Docker provides a lot of virtualization and environment control so you can put together an entire tech stack just for your application to run on a bare-bones, nothing-installed server somewhere. This comes in the form of a dockerfile, which like a set of instructions on how to build your container. For an early career data scientist, that’s probably all you need to know. Software engineers deal with this all the time, and data scientists eventually dip their toes here as a model/project comes to maturity.

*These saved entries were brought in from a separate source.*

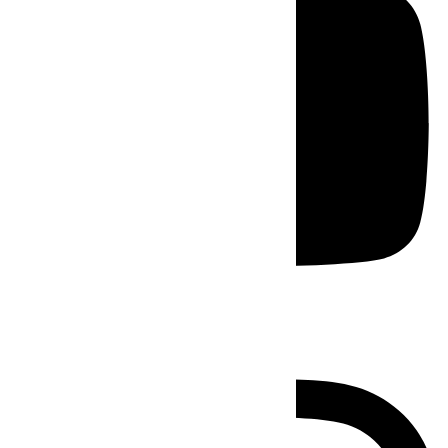
Instagram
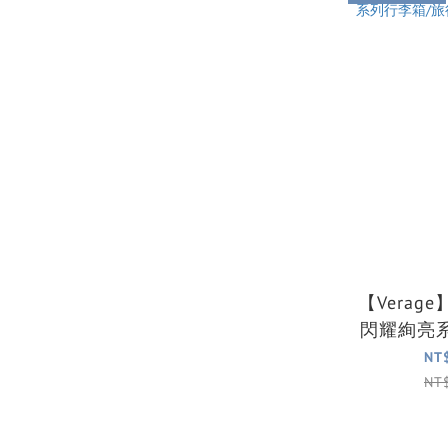
【Verag
閃耀絢亮
行箱/胖胖
NT
NT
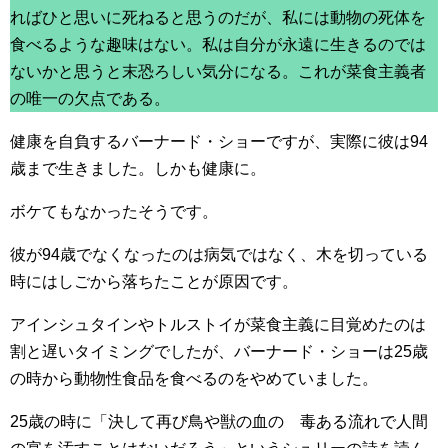
ればひと思いに死ねると思うのだが、私には動物の死体を
食べるような趣味はない。私は自分が永遠に生きるのでは
ないかと思うと末恐ろしい気分になる。これが菜食主義者
の唯一の欠点である。
健康を自負するバーナード・ショーですが、実際に彼は94
歳まで生きました。しかも健康に。
ボケてもなかったそうです。
彼が94歳でなくなったのは病気ではなく、木を切っている
時にはしごから落ちたことが原因です。
アインシュタインやトルストイが菜食主義に目覚めたのは
割と遅いタイミングでしたが、バーナード・ショーは25歳
の時から動物性食品を食べるのをやめていました。
25歳の時に「決して再び鳥や獣の血の 毒ある流れで人間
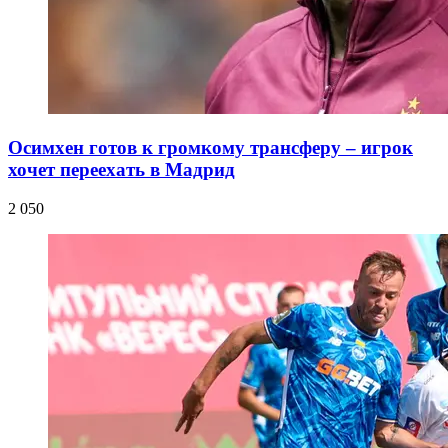
Осимхен готов к громкому трансферу – игрок
хочет переехать в Мадрид
2 050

You can learn a lot about dockerfiles by reading them and writing your own, so take a look at the repo linked at the beginning of this post. In general, it kind of resembles a lot of shell commands. Getting conda to work with docker comes with some sticking points:

  • conda commands within each layer won’t work unless you run the shell script that comes with conda, so you have to remember to run that script throughout the dockerfile
  • Note the use of the entrypoint.sh file, which becomes the final script that is executed when you call docker run. Observe the necessary chmod to make it executable, and note the conda.sh command even inside the entrypoint.sh file if you want the container to run some code within a conda environment.
  • docker run -it poetry /bin/bash if you want to open an interactive shell session to the container, running commands/codes inside the docker container like you would an SSH session.
  • Technically, since you have absolute control over the image, you might not need the virtual environment for small python packages. As the packages get more complex and package builds become more complicated, it becomes easier to let conda handle the package management rather than try to correctly install everything in a dockerfile

If you envision running lots of python code or calculations on cloud servers, docker containers and python environments are the sorts of tech that make it happen (and if you and your proejct are up for it, container-orchestration and workflow tools)

Bare bones example

I’ve documented my experiences in this sandbox for using docker and poetry. There are a lot of tutorials on the internet, so I won’t bother here. But, for a data scientist versed in python environments, this repo showcases how to build your docker images for conda/poetry/python. For a “real” industrial application, things will likely get messier as the environments and software stack get more complex, but this is a decent start for an amateur.